- **The problem**
The expected output is the first line of the data below and every line after it, up to and including the line containing "είναι απλώς μια", each reproduced exactly.

#### Records supplied ####

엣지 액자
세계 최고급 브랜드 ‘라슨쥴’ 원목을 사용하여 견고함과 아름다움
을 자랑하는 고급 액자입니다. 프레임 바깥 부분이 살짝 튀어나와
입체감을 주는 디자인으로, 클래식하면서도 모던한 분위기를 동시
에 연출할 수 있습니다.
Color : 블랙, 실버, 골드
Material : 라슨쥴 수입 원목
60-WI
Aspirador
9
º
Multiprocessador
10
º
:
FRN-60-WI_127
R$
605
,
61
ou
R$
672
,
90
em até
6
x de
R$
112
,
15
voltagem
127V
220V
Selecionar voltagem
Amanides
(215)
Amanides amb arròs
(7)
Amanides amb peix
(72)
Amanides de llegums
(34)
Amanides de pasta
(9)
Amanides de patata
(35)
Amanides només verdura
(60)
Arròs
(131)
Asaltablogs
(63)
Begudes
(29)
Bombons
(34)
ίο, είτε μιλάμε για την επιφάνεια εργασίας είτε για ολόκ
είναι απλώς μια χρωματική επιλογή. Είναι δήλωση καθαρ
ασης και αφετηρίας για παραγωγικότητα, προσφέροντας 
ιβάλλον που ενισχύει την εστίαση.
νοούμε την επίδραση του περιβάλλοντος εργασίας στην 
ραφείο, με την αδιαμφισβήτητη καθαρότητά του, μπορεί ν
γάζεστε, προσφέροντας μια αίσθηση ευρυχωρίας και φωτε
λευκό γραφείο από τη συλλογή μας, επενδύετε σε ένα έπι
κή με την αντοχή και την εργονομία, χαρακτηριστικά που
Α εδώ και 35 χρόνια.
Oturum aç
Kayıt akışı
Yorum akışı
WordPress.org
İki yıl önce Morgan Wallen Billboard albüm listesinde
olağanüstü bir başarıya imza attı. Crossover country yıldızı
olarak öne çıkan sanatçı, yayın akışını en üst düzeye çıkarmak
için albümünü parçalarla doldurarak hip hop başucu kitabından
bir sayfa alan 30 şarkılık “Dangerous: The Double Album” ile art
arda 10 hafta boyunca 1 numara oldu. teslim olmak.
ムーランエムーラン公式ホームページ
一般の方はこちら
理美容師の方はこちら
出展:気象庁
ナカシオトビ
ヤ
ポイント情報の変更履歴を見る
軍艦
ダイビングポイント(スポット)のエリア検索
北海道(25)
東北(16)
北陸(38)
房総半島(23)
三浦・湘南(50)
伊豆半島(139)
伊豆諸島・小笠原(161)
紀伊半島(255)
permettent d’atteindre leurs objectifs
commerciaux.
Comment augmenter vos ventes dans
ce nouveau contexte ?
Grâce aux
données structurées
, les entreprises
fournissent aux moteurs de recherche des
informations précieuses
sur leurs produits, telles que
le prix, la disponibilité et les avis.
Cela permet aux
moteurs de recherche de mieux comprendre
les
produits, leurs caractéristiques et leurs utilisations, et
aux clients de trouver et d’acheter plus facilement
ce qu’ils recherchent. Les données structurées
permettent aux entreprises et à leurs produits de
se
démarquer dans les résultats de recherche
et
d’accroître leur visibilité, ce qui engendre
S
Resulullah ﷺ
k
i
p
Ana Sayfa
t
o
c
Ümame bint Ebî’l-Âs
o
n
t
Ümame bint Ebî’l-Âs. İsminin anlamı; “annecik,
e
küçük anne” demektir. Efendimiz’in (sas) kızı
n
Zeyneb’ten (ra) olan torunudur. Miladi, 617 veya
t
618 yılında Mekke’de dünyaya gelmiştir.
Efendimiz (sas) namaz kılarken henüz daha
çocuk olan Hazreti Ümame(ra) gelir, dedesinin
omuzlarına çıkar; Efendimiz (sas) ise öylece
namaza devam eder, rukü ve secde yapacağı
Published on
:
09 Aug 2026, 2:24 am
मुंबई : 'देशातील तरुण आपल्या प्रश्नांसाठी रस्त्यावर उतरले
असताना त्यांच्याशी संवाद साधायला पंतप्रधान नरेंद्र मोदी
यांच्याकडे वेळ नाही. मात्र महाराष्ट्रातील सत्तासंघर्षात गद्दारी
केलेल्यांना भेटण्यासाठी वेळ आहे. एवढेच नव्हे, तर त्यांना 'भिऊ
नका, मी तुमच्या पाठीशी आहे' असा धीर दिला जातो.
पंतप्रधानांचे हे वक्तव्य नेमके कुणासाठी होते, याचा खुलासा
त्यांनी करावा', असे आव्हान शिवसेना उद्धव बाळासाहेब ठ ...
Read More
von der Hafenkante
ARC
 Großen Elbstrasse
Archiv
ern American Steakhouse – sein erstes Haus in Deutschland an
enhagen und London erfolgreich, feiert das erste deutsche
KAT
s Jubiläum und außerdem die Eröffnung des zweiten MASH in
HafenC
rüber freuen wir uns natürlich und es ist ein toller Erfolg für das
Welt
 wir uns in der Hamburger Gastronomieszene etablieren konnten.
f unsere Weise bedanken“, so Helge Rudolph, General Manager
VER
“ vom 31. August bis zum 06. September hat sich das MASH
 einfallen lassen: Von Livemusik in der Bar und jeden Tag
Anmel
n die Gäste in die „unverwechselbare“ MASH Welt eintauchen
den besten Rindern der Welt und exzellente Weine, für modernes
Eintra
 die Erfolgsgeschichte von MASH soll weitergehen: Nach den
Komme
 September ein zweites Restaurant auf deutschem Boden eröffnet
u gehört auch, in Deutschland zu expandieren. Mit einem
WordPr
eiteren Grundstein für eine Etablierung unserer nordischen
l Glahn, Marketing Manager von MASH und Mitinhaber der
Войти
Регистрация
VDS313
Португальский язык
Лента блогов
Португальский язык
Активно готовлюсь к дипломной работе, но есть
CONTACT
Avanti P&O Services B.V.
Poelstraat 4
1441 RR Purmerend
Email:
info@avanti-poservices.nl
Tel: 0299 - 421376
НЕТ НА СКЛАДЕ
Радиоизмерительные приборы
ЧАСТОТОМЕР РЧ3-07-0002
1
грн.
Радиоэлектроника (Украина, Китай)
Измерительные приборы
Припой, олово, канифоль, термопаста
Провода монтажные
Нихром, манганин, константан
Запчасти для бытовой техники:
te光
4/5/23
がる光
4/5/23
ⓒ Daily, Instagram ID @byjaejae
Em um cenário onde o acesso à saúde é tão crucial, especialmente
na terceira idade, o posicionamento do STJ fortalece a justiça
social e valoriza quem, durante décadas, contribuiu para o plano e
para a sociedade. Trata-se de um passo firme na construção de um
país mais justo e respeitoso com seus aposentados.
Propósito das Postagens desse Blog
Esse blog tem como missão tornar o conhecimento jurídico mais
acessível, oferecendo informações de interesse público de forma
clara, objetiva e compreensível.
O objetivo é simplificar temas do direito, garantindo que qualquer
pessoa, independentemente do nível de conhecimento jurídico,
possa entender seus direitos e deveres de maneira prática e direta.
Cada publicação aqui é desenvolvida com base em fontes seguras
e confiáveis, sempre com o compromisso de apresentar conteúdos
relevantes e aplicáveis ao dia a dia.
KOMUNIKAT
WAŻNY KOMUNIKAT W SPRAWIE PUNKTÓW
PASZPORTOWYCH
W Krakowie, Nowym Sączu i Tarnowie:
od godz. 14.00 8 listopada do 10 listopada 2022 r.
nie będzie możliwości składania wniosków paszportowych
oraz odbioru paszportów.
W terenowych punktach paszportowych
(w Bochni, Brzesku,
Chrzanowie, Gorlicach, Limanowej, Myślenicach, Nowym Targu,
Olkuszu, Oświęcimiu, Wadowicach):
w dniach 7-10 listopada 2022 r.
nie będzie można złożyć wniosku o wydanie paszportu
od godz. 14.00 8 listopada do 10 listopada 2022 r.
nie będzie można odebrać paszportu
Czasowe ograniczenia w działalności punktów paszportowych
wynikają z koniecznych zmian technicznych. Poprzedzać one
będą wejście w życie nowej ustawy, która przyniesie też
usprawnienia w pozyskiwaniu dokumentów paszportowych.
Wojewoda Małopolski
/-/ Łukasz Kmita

####

- **Response area**
엣지 액자
세계 최고급 브랜드 ‘라슨쥴’ 원목을 사용하여 견고함과 아름다움
을 자랑하는 고급 액자입니다. 프레임 바깥 부분이 살짝 튀어나와
입체감을 주는 디자인으로, 클래식하면서도 모던한 분위기를 동시
에 연출할 수 있습니다.
Color : 블랙, 실버, 골드
Material : 라슨쥴 수입 원목
60-WI
Aspirador
9
º
Multiprocessador
10
º
:
FRN-60-WI_127
R$
605
,
61
ou
R$
672
,
90
em até
6
x de
R$
112
,
15
voltagem
127V
220V
Selecionar voltagem
Amanides
(215)
Amanides amb arròs
(7)
Amanides amb peix
(72)
Amanides de llegums
(34)
Amanides de pasta
(9)
Amanides de patata
(35)
Amanides només verdura
(60)
Arròs
(131)
Asaltablogs
(63)
Begudes
(29)
Bombons
(34)
ίο, είτε μιλάμε για την επιφάνεια εργασίας είτε για ολόκ
είναι απλώς μια χρωματική επιλογή. Είναι δήλωση καθαρ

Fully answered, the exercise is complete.